You pull up to a spot that looks cozy, nestled in a stand of trees under a blaze of stars. When you stop pedaling, the world becomes startlingly quiet. You hold your breath in the still air and listen for phantom echoes in the far distance — the yips of coyotes, the howl of wolves, even the low rumble of traffic in a civilization that now seems to be a universe away.

The sharp cold quickly works its way into your damp skin. Beads of frost cling to your eyelashes and eyebrows. Ice-crusted strands of hair surround your face. You exhale and the opaque swirl of breath prompts you back to action. You pull on your down coat and mittens, the get to work stomping out a large trench in the snow. You open your panniers and remove your winter sleeping bag, closed-cell foam pad and bivy sack. You fire up your stove and begin filling a pot with snow for drinking water and tea. You brush the snow off your chain, derailleurs and brakes to stave off morning freeze-up. You gather a few twigs, remove your lighter from the pocket nestled deep in your base layer, and ignite a small flame. You continue to fill your pot with new clumps of snow as you gather more wood. As the campfire blazes, eerie shadows dance along the frozen trail.

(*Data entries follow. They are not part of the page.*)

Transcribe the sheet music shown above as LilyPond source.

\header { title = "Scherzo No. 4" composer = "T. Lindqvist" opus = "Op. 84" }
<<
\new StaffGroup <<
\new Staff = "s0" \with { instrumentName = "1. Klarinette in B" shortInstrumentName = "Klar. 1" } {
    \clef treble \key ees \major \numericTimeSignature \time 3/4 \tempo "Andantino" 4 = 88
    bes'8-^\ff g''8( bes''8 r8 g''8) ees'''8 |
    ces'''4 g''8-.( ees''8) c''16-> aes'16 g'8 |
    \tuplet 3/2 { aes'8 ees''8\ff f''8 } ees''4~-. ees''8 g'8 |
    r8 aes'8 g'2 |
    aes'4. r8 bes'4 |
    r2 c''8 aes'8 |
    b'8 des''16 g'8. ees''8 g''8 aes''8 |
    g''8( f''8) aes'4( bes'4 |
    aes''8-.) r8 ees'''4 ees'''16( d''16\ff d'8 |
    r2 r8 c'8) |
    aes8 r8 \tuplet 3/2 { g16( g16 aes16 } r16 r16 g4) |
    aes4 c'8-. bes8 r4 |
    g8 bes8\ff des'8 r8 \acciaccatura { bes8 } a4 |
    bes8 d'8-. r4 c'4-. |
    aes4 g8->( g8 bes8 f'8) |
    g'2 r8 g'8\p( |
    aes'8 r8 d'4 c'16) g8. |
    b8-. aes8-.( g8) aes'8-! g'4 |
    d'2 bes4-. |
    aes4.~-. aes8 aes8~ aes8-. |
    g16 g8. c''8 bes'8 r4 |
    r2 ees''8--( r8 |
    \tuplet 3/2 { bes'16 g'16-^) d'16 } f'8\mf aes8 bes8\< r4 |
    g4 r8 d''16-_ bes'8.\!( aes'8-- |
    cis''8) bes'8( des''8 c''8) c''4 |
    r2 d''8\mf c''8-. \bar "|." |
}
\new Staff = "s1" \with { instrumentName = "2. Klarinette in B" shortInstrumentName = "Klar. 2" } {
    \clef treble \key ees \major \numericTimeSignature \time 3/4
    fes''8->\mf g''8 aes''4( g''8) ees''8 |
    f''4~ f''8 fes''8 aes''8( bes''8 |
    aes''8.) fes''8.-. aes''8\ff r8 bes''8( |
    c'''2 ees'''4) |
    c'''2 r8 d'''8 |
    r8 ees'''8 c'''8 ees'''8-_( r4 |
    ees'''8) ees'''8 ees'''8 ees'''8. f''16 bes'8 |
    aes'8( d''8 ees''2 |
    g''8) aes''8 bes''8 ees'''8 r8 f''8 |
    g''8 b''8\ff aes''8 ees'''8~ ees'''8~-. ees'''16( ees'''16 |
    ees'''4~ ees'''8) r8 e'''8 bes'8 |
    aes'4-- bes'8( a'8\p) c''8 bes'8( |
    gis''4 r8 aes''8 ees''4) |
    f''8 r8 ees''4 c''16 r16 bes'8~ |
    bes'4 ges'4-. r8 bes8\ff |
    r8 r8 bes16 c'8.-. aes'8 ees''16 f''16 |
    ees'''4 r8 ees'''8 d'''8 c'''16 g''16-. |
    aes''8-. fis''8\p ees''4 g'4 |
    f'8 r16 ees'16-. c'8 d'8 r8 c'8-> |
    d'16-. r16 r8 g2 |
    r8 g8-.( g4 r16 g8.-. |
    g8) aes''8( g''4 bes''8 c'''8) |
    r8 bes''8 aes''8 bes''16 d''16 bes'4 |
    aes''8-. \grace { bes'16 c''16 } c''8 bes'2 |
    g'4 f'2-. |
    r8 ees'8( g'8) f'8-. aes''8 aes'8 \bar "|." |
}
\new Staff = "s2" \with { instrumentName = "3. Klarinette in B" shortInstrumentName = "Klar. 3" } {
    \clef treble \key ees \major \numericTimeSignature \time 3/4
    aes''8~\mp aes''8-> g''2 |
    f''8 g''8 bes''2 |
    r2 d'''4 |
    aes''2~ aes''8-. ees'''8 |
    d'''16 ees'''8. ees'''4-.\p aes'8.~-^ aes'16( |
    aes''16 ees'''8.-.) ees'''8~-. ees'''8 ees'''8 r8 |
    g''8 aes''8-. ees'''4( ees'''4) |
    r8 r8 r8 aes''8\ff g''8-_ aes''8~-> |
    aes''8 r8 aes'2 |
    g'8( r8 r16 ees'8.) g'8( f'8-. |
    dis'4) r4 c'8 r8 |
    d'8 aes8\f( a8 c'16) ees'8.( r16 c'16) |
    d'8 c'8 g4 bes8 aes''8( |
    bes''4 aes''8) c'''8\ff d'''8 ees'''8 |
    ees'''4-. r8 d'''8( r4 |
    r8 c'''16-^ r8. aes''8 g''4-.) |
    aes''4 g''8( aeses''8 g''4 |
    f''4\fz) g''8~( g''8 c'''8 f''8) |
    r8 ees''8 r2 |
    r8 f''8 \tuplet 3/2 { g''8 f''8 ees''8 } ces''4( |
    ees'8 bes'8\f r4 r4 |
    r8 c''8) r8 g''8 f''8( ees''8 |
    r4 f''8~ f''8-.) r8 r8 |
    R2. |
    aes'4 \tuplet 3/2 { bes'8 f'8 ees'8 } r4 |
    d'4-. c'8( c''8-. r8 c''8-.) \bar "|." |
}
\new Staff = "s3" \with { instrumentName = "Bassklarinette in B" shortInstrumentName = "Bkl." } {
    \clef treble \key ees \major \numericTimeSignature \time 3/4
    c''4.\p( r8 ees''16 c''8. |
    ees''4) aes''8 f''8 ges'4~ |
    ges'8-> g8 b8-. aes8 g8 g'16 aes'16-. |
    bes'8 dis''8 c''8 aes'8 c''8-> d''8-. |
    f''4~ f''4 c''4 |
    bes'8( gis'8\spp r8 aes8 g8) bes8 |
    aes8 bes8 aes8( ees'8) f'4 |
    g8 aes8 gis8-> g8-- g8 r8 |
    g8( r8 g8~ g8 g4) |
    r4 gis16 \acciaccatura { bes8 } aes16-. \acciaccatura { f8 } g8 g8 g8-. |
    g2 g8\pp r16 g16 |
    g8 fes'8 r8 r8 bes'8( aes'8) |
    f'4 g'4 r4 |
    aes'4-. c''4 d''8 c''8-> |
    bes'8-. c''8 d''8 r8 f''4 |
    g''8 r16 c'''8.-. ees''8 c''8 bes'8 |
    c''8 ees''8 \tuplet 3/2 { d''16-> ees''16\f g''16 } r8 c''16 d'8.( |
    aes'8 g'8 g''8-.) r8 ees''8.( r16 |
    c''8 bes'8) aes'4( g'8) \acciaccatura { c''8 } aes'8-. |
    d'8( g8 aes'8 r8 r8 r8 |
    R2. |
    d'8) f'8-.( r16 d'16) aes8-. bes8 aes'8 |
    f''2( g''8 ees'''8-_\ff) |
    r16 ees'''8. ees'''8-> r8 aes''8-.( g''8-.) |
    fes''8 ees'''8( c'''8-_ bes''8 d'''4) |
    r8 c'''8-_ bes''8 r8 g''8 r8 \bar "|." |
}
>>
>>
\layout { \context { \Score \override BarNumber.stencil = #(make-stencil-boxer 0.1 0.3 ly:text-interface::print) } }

When the water heats up, you fill a cup for tea. You dip a frozen candy bar in the cup, melting the chocolate and thawing a few hundred body-heat-generating calories. As you sip your sweet drink, you soak in the silence and smile at the stars. Soon you’ll be nestled in your sleeping bag, dreaming of the crisp crackle of hoarfrost and the white sparkle of the world when you ride out in the morning.

It's all bicycle travel and it’s all good, even in the winter.